I am Maltese but took on my husband’s surname. I get a lot of attitude and questions about my belonging because of it. For sure, on Facebook you are not ‘one of us’ if you’re not obviously Maltese.
Another Maltese woman, Danielle, whose social media profile displays a Dutch surname, concurs. Frequently, she gets responses on the lines of “you shouldn’t have an opinion as you are not Maltese… Leave it up to us… Tindaħalx.”
The Maltese who changed their surnames due to marriage are not the only ones treated with suspicion. A foreign parent’s surname often causes the same effect.
Yet, the role of having a ‘proper’ Maltese surname (and appearance) is even more decisive when it comes to discussing socially sensitive topics or behaving ‘outside the box’. In this case, speaking Maltese is another game-changer capable of boosting credibility. Sarah P., who kept her Maltese family name after marrying a foreigner, but whose public profile displays a stage name, says she has often been mistaken for a tourist: “I was yelled at by Maltese people at tourist sites […] ‘Do you do this in your country?’ So I yelled back in Maltese: ‘This is my country!’” In the words of Nicole M., “more than once, when I speak Maltese, [people] turn around and say ‘Ahhh you’re one of us!’ […] ‘Erm, Yeah! I’m human!’”
I was yelled at by Maltese people at tourist sites […] ‘Do you do this in your country?’ So I yelled back in Maltese: ‘This is my country!’
The experience of Mel Hart, a writer, is another case in point. “Since I took my husband’s surname I do sometimes get attitude from people thinking I’m not Maltese. (The usual go-back-to-your-country, especially when talking about being Pro-Choice). I’ve been accused of having a false identity because of my surname too.”
Conclusions? Engage With the Message!
What do these experiences say about our ability to discuss matters of public interest and our (limited) understanding of national identity?
Some seem to hold that all Maltese are one and the same—a uniform mass with indistinguishable opinions. According to such a view, the ‘trueborn’ Maltese are happy bunnies eagerly embracing every announcement as a sign of national progress. Since all critics, by this definition, are either ‘foreigners’ or ’traitors’, the nationality of arguments—and not the motive—becomes the crux of the matter.
Patriotic pretension is a poor means of self-defense from being challenged.

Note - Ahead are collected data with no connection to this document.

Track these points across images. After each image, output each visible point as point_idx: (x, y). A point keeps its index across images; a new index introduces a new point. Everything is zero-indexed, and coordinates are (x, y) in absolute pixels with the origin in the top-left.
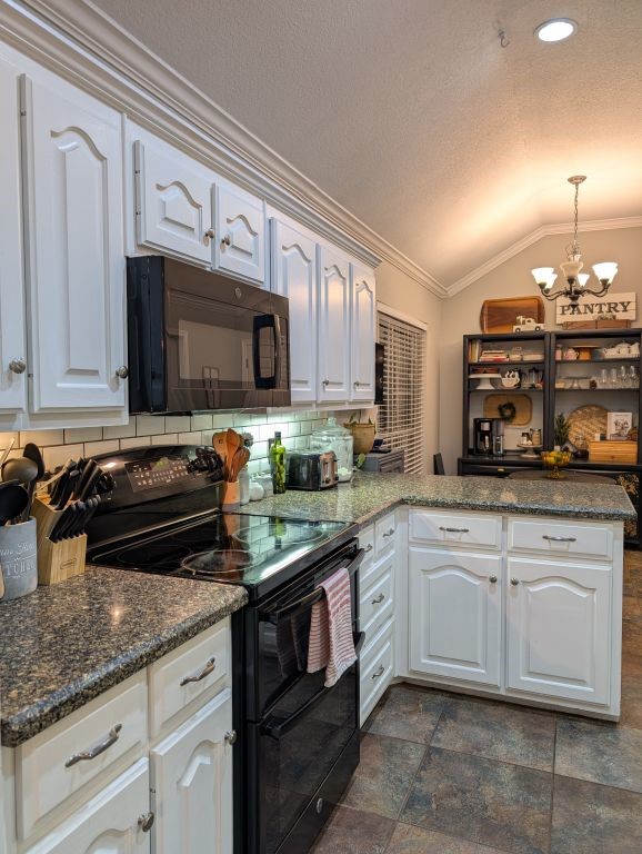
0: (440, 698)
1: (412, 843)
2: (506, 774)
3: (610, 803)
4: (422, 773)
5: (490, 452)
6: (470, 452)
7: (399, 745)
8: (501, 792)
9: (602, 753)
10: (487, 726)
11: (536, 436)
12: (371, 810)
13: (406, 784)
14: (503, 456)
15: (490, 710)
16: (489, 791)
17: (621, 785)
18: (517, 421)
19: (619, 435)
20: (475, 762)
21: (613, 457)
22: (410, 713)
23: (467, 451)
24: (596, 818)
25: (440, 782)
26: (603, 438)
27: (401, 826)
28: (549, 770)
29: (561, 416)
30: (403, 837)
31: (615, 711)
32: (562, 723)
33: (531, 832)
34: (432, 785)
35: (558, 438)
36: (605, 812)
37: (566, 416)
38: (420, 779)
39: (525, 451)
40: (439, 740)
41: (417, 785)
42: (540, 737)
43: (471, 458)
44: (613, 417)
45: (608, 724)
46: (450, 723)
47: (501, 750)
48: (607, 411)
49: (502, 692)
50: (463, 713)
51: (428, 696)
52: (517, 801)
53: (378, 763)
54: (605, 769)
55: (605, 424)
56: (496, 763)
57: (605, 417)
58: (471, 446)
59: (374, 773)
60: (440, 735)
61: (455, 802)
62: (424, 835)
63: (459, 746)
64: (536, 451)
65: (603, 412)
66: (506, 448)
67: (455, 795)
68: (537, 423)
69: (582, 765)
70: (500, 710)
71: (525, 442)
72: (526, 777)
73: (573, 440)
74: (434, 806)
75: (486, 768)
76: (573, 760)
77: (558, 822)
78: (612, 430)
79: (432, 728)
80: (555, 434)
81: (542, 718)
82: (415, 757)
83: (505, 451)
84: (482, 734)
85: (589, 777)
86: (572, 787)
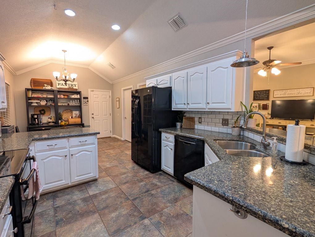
0: (50, 195)
1: (63, 232)
2: (79, 202)
3: (104, 194)
4: (56, 215)
5: (38, 124)
6: (30, 124)
7: (44, 212)
8: (80, 206)
9: (97, 186)
10: (68, 194)
11: (53, 118)
12: (45, 233)
13: (53, 220)
14: (42, 125)
15: (67, 190)
16: (77, 208)
17: (104, 190)
18: (45, 114)
19: (76, 117)
20: (70, 204)
21: (75, 122)
22: (42, 203)
23: (29, 124)
24: (103, 199)
25: (63, 213)
26: (72, 118)
27: (57, 231)
28: (89, 195)
29: (60, 112)
30: (60, 232)
31: (97, 177)
32: (86, 185)
33: (92, 209)
34: (60, 215)
35: (60, 119)
36: (104, 197)
37: (61, 112)
38: (56, 216)
39: (50, 123)
40: (56, 204)
41: (57, 218)
42: (83, 190)
43: (31, 126)
44: (74, 112)
45: (95, 180)
46: (57, 199)
47: (75, 197)
48: (72, 111)
49: (70, 184)
50: (60, 195)
51: (46, 196)
52: (85, 206)
53: (40, 221)
54: (100, 189)
55: (72, 114)
56: (76, 201)
57: (72, 113)
58: (30, 123)
59: (40, 224)
60: (56, 203)
61: (70, 215)
62: (66, 227)
63: (63, 203)
64: (53, 122)
65: (71, 111)
66: (43, 122)
67: (69, 214)
68: (53, 114)
69: (95, 190)
70: (70, 189)
71: (50, 120)
72: (85, 200)
73: (63, 119)
74: (64, 220)
75: (74, 203)
76: (92, 191)
77: (96, 204)
78: (74, 116)
79: (52, 203)
80: (58, 117)
81: (81, 186)
82: (52, 213)
83: (43, 123)
84: (68, 197)
85: (97, 192)
86: (95, 196)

If amending a social media profile is all it takes for a person to safely express their concerns, ‘solutions’ to intolerance are at hand. But why do we have to resort to such measures in the first place? Why must an individual sound or look Maltese in order to stand up for the good of our society? Not only does bigotry discourage sound debate between individuals of different nationality, it also backfires in the most unexpected way. While foreigners who take on their Maltese spouses’ family names gain an advantage, Maltese adopting foreign surnames are subsequently alienated from public debates.
Not only does bigotry discourage sound debate between individuals of different nationality, it also backfires in the most unexpected way. While foreigners who take on their Maltese spouses’ family names gain an advantage, Maltese adopting foreign surnames are subsequently alienated from public debates.’
So, if most of us fail to tell a ‘proper’ Maltese from a foreigner, especially on social media, does nationality matter?
Anyone genuinely concerned about the social, economic and environmental aspects of our current status quo should be welcome to share their perspective. Maltese or not, we should join forces to defend the interests we have in common. We desperately need an inclusive, democratic debate on the future of this over-exploited and increasingly stratified country, before it is too late.